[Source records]

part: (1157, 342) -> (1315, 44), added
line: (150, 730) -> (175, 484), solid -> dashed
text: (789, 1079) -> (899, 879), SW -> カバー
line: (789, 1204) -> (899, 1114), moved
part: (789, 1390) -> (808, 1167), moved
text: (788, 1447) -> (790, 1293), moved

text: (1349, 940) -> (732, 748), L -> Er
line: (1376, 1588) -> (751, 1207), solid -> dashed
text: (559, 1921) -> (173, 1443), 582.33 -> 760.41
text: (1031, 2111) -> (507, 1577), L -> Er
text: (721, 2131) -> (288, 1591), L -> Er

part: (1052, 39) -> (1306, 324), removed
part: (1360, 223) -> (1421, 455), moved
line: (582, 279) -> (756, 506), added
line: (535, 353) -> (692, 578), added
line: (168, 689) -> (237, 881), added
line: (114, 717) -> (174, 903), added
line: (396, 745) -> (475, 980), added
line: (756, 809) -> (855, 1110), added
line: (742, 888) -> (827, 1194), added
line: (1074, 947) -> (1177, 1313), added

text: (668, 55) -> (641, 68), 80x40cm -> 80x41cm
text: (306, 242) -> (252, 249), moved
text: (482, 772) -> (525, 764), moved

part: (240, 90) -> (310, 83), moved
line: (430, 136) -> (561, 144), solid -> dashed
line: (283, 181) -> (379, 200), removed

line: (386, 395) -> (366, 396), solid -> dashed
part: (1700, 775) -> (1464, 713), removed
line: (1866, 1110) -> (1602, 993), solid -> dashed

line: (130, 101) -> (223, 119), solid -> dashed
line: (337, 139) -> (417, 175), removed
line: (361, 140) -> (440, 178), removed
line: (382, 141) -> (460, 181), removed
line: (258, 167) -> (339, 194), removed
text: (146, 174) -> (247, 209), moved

■ **Instructions to follow**: What you should do is return the records above exactly, leaving nothing out.

■ **Result for this task**:
part: (1157, 342) -> (1315, 44), added
line: (150, 730) -> (175, 484), solid -> dashed
text: (789, 1079) -> (899, 879), SW -> カバー
line: (789, 1204) -> (899, 1114), moved
part: (789, 1390) -> (808, 1167), moved
text: (788, 1447) -> (790, 1293), moved

text: (1349, 940) -> (732, 748), L -> Er
line: (1376, 1588) -> (751, 1207), solid -> dashed
text: (559, 1921) -> (173, 1443), 582.33 -> 760.41
text: (1031, 2111) -> (507, 1577), L -> Er
text: (721, 2131) -> (288, 1591), L -> Er

part: (1052, 39) -> (1306, 324), removed
part: (1360, 223) -> (1421, 455), moved
line: (582, 279) -> (756, 506), added
line: (535, 353) -> (692, 578), added
line: (168, 689) -> (237, 881), added
line: (114, 717) -> (174, 903), added
line: (396, 745) -> (475, 980), added
line: (756, 809) -> (855, 1110), added
line: (742, 888) -> (827, 1194), added
line: (1074, 947) -> (1177, 1313), added

text: (668, 55) -> (641, 68), 80x40cm -> 80x41cm
text: (306, 242) -> (252, 249), moved
text: (482, 772) -> (525, 764), moved

part: (240, 90) -> (310, 83), moved
line: (430, 136) -> (561, 144), solid -> dashed
line: (283, 181) -> (379, 200), removed

line: (386, 395) -> (366, 396), solid -> dashed
part: (1700, 775) -> (1464, 713), removed
line: (1866, 1110) -> (1602, 993), solid -> dashed

line: (130, 101) -> (223, 119), solid -> dashed
line: (337, 139) -> (417, 175), removed
line: (361, 140) -> (440, 178), removed
line: (382, 141) -> (460, 181), removed
line: (258, 167) -> (339, 194), removed
text: (146, 174) -> (247, 209), moved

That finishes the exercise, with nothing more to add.